It seems Anjan Datta is doing serious and comercial movies one after another. It starts form The Bong Connection (a big hit) then Bow Barracks Forever (not a big hit but a good story and it explains something), Chalo Let's Go (full enterteinment), and then Chowrasta. I think next will be a commercial big hit movie.
I was expecting Parambrata somewhere in the story, but it's ok. Two things I didn't understand, Victor Bannerjee got Bodhi but how and when? He is superb in the film acts as the story teller, or kind of Vivek in the old days yatra.
Aparajita did good, showed how hypocryts live inside a bengali mind.
Saswata, Rupa Ganguly story is quite same as the story of Warish, I thought but it's not. I don't know what that guy named Jojo was doing in the whole movie.
Some says it is story of relationship, but I see a movie about compromise. Those who don't compromise in life should watch the movie once.
Director Anjan Dutt uses the sylvan town (Darjeeling) to explore the lives of an odd assortment of people who make up its social fabric.
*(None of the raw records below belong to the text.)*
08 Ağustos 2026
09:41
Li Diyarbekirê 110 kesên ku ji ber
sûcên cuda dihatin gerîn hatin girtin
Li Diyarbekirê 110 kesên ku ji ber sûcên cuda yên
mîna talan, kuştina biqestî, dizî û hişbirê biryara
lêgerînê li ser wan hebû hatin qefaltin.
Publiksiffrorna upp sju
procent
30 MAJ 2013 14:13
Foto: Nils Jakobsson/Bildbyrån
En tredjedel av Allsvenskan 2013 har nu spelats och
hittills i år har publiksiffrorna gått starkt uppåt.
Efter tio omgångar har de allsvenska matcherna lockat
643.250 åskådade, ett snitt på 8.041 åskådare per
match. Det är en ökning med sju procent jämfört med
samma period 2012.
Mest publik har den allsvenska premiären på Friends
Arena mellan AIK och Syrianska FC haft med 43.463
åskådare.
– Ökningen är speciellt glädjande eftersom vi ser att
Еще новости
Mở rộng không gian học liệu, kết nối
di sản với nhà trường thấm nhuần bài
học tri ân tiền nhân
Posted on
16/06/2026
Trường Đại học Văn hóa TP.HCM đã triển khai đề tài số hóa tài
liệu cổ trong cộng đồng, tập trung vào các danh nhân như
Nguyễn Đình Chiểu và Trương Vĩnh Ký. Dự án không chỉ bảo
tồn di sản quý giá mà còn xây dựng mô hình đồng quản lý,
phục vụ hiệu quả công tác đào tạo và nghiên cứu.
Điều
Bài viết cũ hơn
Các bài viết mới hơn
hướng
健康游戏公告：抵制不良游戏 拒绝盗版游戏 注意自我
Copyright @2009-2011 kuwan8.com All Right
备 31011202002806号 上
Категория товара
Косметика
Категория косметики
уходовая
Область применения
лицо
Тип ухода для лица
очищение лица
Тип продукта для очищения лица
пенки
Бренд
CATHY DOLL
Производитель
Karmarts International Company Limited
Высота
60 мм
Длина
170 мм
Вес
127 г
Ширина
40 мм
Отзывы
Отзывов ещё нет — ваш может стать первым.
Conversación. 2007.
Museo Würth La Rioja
There's Victor Banerjee, the tea planter who writes love letters to his deceased wife and waits for a balmy day to jump off the cliff. He calls it flying! There's the stern school teacher (Saswata Chatterjee) who can barely handle the return of his divorced wife (Rupa Ganguly), and her new lover, into his life again. There are the pair of honeymooners who are already afflicted by the first wave of marital blues, specially since their's is a runaway marriage between an earthy Punjabi and a Tagore-loving Bengali. And then, there is the terrorist (Atul Kulkarni), dreaming of Gorkhaland, even as the law is after him and his paymasters are duping him.
The sundry lives criss-cross each other on and around the shadowy chowrasta -- the central point of Darjeeling -- with each character trying to find a new equilibrium in his/her unsettled life. All this, while the sun rises and sets on just another ordinary day in the colonial hill resort that's somehow been left behind in the -- or is it left alone -- in the raucous march of time.
The film may be low on high drama but the director manages to create a mesmerising mood and draws you into the play of emotions that unfolds with a lazy charm. Almost in keeping with the pulse of Darjeeling, captured beautifully on screen by cinematographer Indraneel Mukherjee. While almost everyone pitches in a smart cameo, it is Victor Banerjee's lonely, aging escapist act that remains with you, with the resonance of the songs and the poetry that he so generously spouts through his philosophical ramblings, with garlic bread and whisky.